Westbrook, a former Fort Carson soldier who deployed from Fort Riley, Kan., was one of at least five others with local ties who died in past year in Afghanistan. Mountain ambushes and roadside bombs were the chief killers.

Family members described Westbrook as a committed father and husband who loved hunting and fishing. His sons laughed about his sense of humor and praised his expert touch with beef stew and pot pies.

“He was a fun guy,” Charlene Westbrook said. “He teased a lot. He liked to joke around with his kids. He played video games with them. He liked to take us on mountain drives.”

She said Westbrook was a proud son of a Vietnam veteran whose family settled in Shiprock, Ariz., on a Navajo reservation. The couple met as teenagers and married after Westbrook graduated basic training.

“He’s always talked about the military, from the day I met him,” Charlene Westbrook said. “He wanted to follow in his father’s footsteps and make him proud.”

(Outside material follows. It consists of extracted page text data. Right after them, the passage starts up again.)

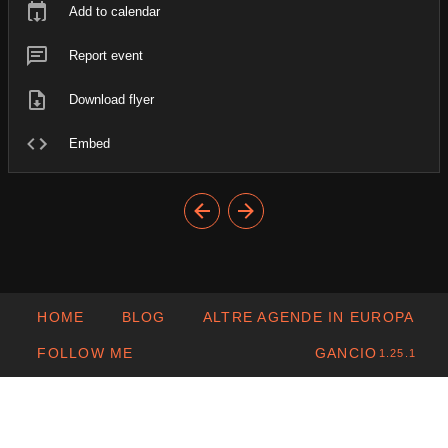
Add to calendar
Report event
Download flyer
Embed
HOME
BLOG
ALTRE AGENDE IN EUROPA
FOLLOW ME
GANCIO
1.25.1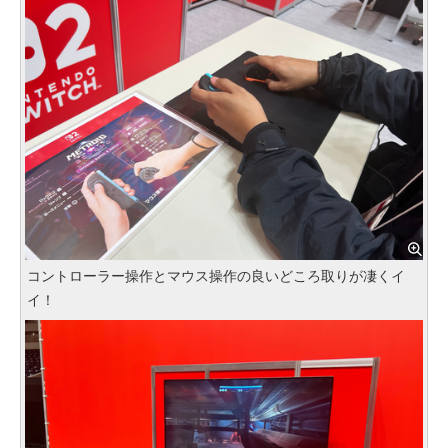
コントローラー操作とマウス操作の良いどころ取りが凄くイ
イ！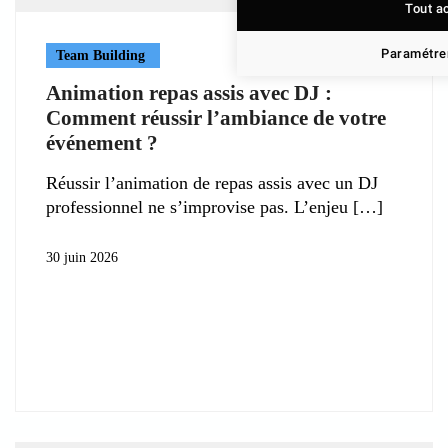
Tout a
Paramétrer
Team Building
Animation repas assis avec DJ :
Comment réussir l’ambiance de votre
événement ?
Réussir l’animation de repas assis avec un DJ
professionnel ne s’improvise pas. L’enjeu
30 juin 2026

In more than two decades with the Army, Westbrook led his family through more than a half-dozen moves, including to Germany and Korea. He served in Operation Desert Storm in 1991 and another tour in Iraq in 2007, garnering a pile of certificates and awards he kept in a 3-inch binder. His decorations include the Bronze Star, the Combat Infantryman Badge and seven Army Commendation Medals.

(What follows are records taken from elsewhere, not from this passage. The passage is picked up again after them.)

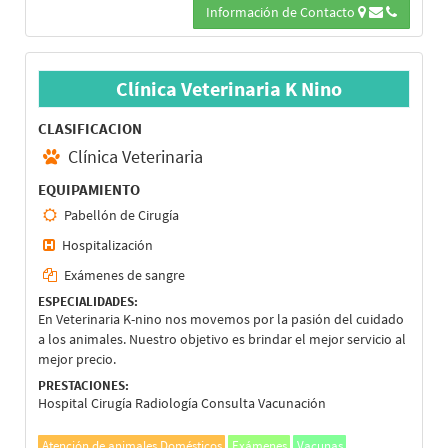
Información de Contacto
Clínica Veterinaria K Nino
CLASIFICACION
Clínica Veterinaria
EQUIPAMIENTO
Pabellón de Cirugía
Hospitalización
Exámenes de sangre
ESPECIALIDADES:
En Veterinaria K-nino nos movemos por la pasión del cuidado
a los animales. Nuestro objetivo es brindar el mejor servicio al
mejor precio.
PRESTACIONES:
Hospital Cirugía Radiología Consulta Vacunación
Atención de animales Domésticos
Exámenes
Vacunas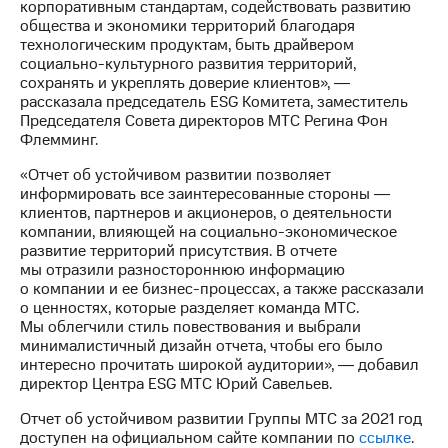
корпоративным стандартам, содействовать развитию
выкупа
общества и экономики территорий благодаря
акций
технологическим продуктам, быть драйвером
Дивиденды
социально-культурного развития территорий,
Рынок
сохранять и укреплять доверие клиентов», ―
облигаций
рассказала председатель ESG Комитета, заместитель
Председателя Совета директоров МТС Регина Фон
Описание
Флемминг.
Еврооблигации-2023
Уведомление
«Отчет об устойчивом развитии позволяет
о
информировать все заинтересованные стороны ―
погашении
клиентов, партнеров и акционеров, о деятельности
именных
компании, влияющей на социально-экономическое
облигаций
развитие территорий присутствия. В отчете
Другое
мы отразили разностороннюю информацию
о компании и ее бизнес-процессах, а также рассказали
Регистратор
о ценностях, которые разделяет команда МТС.
Реквизиты
Мы облегчили стиль повествования и выбрали
Контакты
минималистичный дизайн отчета, чтобы его было
йчивое развитие
интересно прочитать широкой аудитории», ― добавил
и деловая этика
директор Центра ESG МТС Юрий Савельев.
На главную
Отчет об устойчивом развитии Группы МТС за 2021 год
доступен на официальном сайте компании по
ссылке
.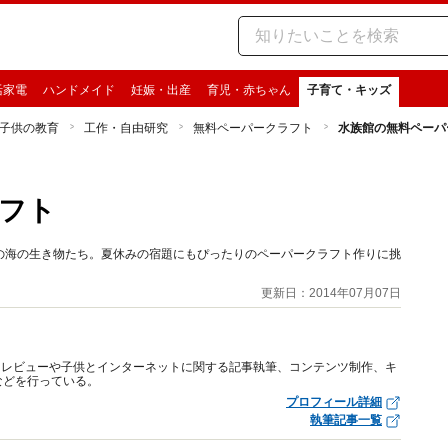
活家電
ハンドメイド
妊娠・出産
育児・赤ちゃん
子育て・キッズ
子供の教育
工作・自由研究
無料ペーパークラフト
水族館の無料ペーパ
フト
の海の生き物たち。夏休みの宿題にもぴったりのペーパークラフト作りに挑
更新日：2014年07月07日
トレビューや子供とインターネットに関する記事執筆、コンテンツ制作、キ
などを行っている。
プロフィール詳細
執筆記事一覧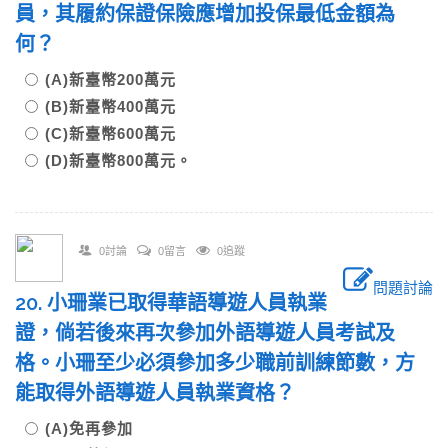
員，其履約保證保險應增加投保最低金額為
何？
(A)新臺幣200萬元
(B)新臺幣400萬元
(C)新臺幣600萬元
(D)新臺幣800萬元。
0討論
0留言
0追蹤
問題討論
20. 小珊業已取得華語導遊人員執業
證，倘若後來再次參加外語導遊人員考試及
格。小珊至少必須參加多少職前訓練節數，方
能取得外語導遊人員執業資格？
(A)免再參加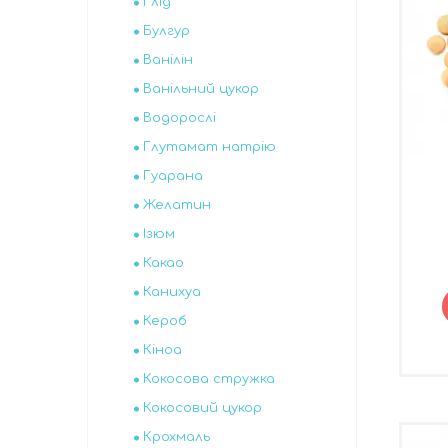
Глід
Булгур
Ванілін
Ванільний цукор
Водорослі
Глутамат натрію
Гуарана
Желатин
Ізюм
Какао
Канихуа
Кероб
Кіноа
Кокосова стружка
Кокосовий цукор
Крохмаль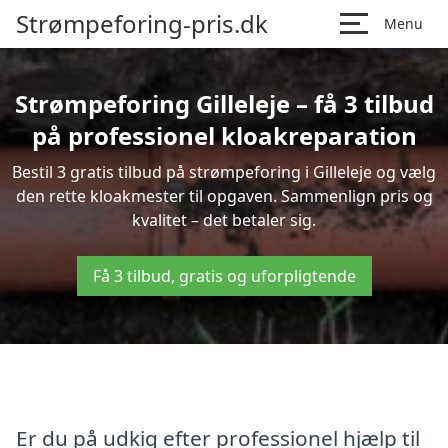
Strømpeforing-pris.dk
Menu
Strømpeforing Gilleleje – få 3 tilbud
på professionel kloakreparation
Bestil 3 gratis tilbud på strømpeforing i Gilleleje og vælg
den rette kloakmester til opgaven. Sammenlign pris og
kvalitet – det betaler sig.
Få 3 tilbud, gratis og uforpligtende
Er du på udkig efter professionel hjælp til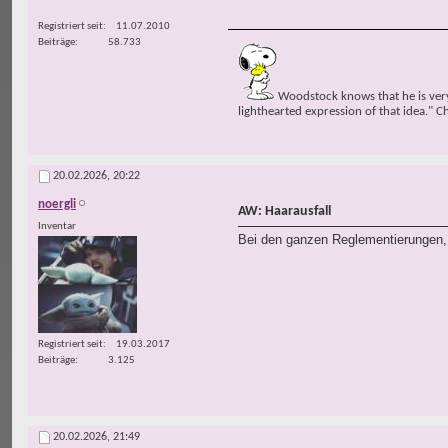
Registriert seit
11.07.2010
Beiträge
58.733
Woodstock knows that he is very 
lighthearted expression of that idea." C
20.02.2026,
20:22
noergli
AW: Haarausfall
Inventar
Bei den ganzen Reglementierungen, 
Registriert seit
19.03.2017
Beiträge
3.125
20.02.2026,
21:49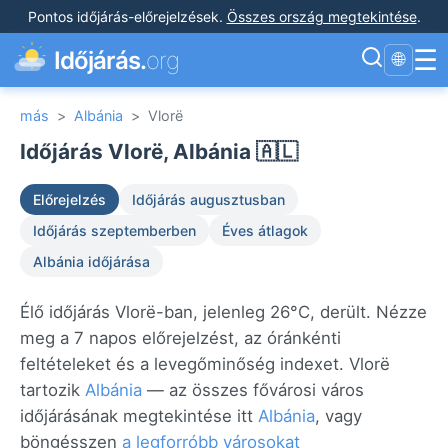
Pontos időjárás-előrejelzések
.
Összes ország megtekintése
.
☰
Időjárás.
org
🌐
más
>
Albánia
>
Vlorë
Időjárás Vlorë, Albánia 🇦🇱
Előrejelzés
Időjárás augusztusban
Időjárás szeptemberben
Éves átlagok
Albánia időjárása
Élő időjárás Vlorë-ban, jelenleg 26°C, derült. Nézze
meg a 7 napos előrejelzést, az óránkénti
feltételeket és a levegőminőség indexet. Vlorë
tartozik
Albánia
— az összes fővárosi város
időjárásának megtekintése itt
Albánia
, vagy
böngésszen
a legforróbb városokat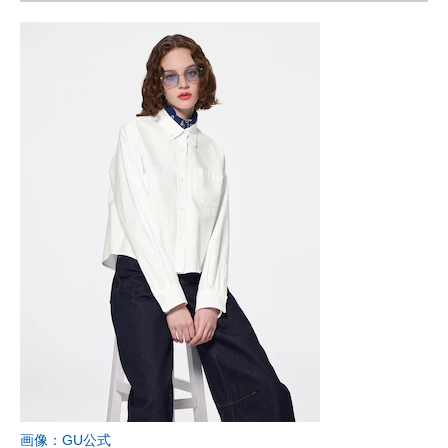
画像：GU公式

The family moved to Fountain when Westbrook was transferred to Fort Carson in 1999.With plans to build a permanent home in Colorado, they decided to remain after Westbrook was transferred to a series of new posts, including a difficult three-year duty in Korea from which he was able to visit only twice a year.

Westbrook’s death opened searing questions for the family — over battlefield decisions that left him to object that he and his team were pinned down without proper back-up or close-air support, as well as whether a botched blood transfusion was to blame for his death. Charlene Westbrook wrote a passionate letter about her husband’s military service to Democratic Sen. Tom Udall of New Mexico, and requested that his office investigate those questions to help ensure that other soldiers aren’t placed in undue risk.

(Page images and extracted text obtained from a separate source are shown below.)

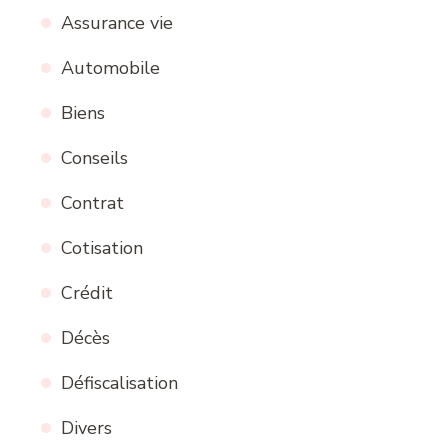
Assurance vie
Automobile
Biens
Conseils
Contrat
Cotisation
Crédit
Décès
Défiscalisation
Divers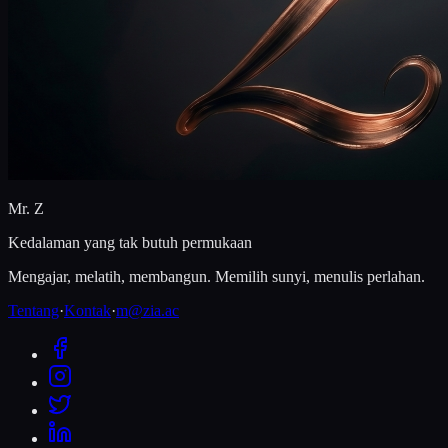
Mr. Z
Kedalaman yang tak butuh permukaan
Mengajar, melatih, membangun. Memilih sunyi, menulis perlahan.
Tentang
·
Kontak
·
m@zia.ac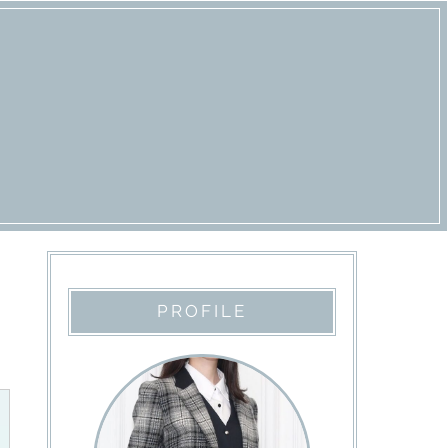
PROFILE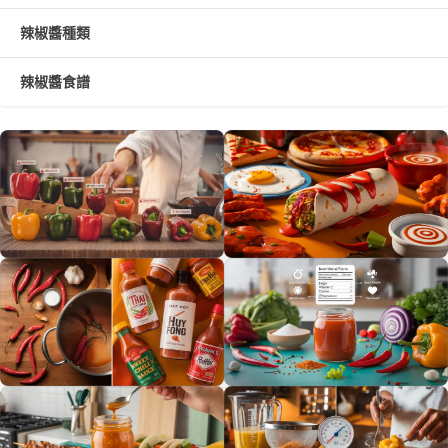
辣椒醬種類
辣椒醬食譜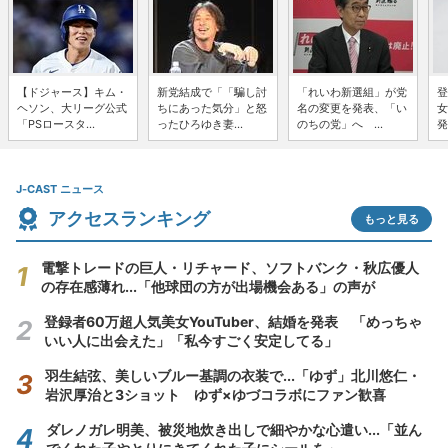
【ドジャース】キム・
新党結成で「「騙し討
「れいわ新選組」が党
登
ヘソン、大リーグ公式
ちにあった気分」と怒
名の変更を発表、「い
女
「PSロースタ...
ったひろゆき妻...
のちの党」へ ...
発
J-CAST ニュース
アクセスランキング
もっと見る
電撃トレードの巨人・リチャード、ソフトバンク・秋広優人
の存在感薄れ...「他球団の方が出場機会ある」の声が
登録者60万超人気美女YouTuber、結婚を発表 「めっちゃ
いい人に出会えた」「私今すごく安定してる」
羽生結弦、美しいブルー基調の衣装で...「ゆず」北川悠仁・
岩沢厚治と3ショット ゆず×ゆづコラボにファン歓喜
ダレノガレ明美、被災地炊き出しで細やかな心遣い...「並ん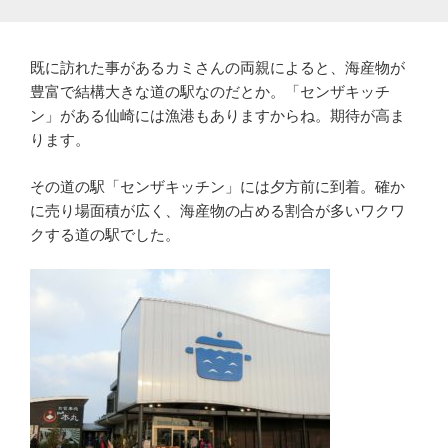
既に訪れた事があるカミさんの両親によると、海産物が
豊富で結構大きな道の駅なのだとか。「センザキッチ
ン」がある仙崎には漁港もありますからね。期待が高ま
ります。
その道の駅「センザキッチン」には夕方前に到着。確か
に売り場面積が広く、海産物の占める割合が多いワクワ
クする道の駅でした。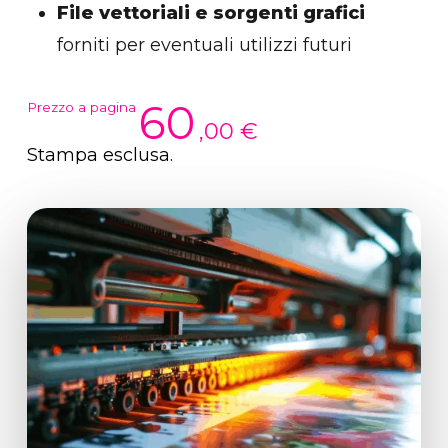
File vettoriali e sorgenti grafici
forniti per eventuali utilizzi futuri
60
Prezzo a pagina
,00 €
Stampa
esclusa.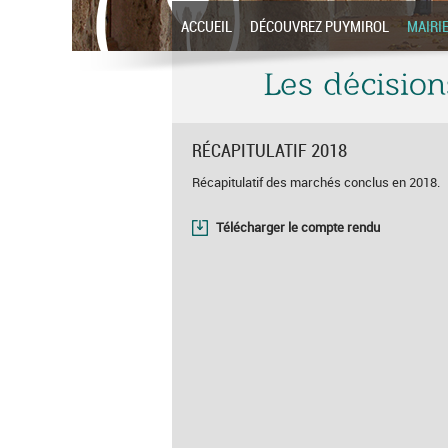
ACCUEIL
DÉCOUVREZ PUYMIROL
MAIRI
Les décision
RÉCAPITULATIF 2018
Récapitulatif des marchés conclus en 2018.
Télécharger le compte rendu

Their grief was only sharpened by a weeklong period at Walter Reed during which Westbrook appeared to be heading for a recovery. With his wife and sons at his side, the battered soldier recounted the firefight and asked his wife to pray for the men who were lost. He lavished attention on his sons, congratulating the two older boys for getting into college and encouraging the youngest to sign up for football.

As the days wore on, however, doctors puzzled over his persistent fever and a creeping rash. The immunologic attack that killed Westbrook was diagnosed only after he slipped into a coma, though an earlier diagnosis wouldn’t have helped.

On Monday — Memorial Day — Charlene Westbrook and her sons were in Washington, D.C., to participate in series of events sponsored by the Tragedy Assistance Program, or TAPS, a nonprofit that offers support for families of the fallen. Interacting with other Gold Star families is an important part of confronting grief, she said, and an important part of the mission that her husband left her with before his death.

“He told me, ‘If I should go, God forbid, there are things I want you to make happen,’” she said. “Do not dwell on my death. Live your lives, be happy and make something of yourselves.”

Army Sgt. 1st Class Kenneth W. Westbrook was killed in action on 10/7/09.

SFC Westbrook's brother, Army Sgt. Marshall A. Westbrook, was also killed in action on 10/01/05 in Iraq.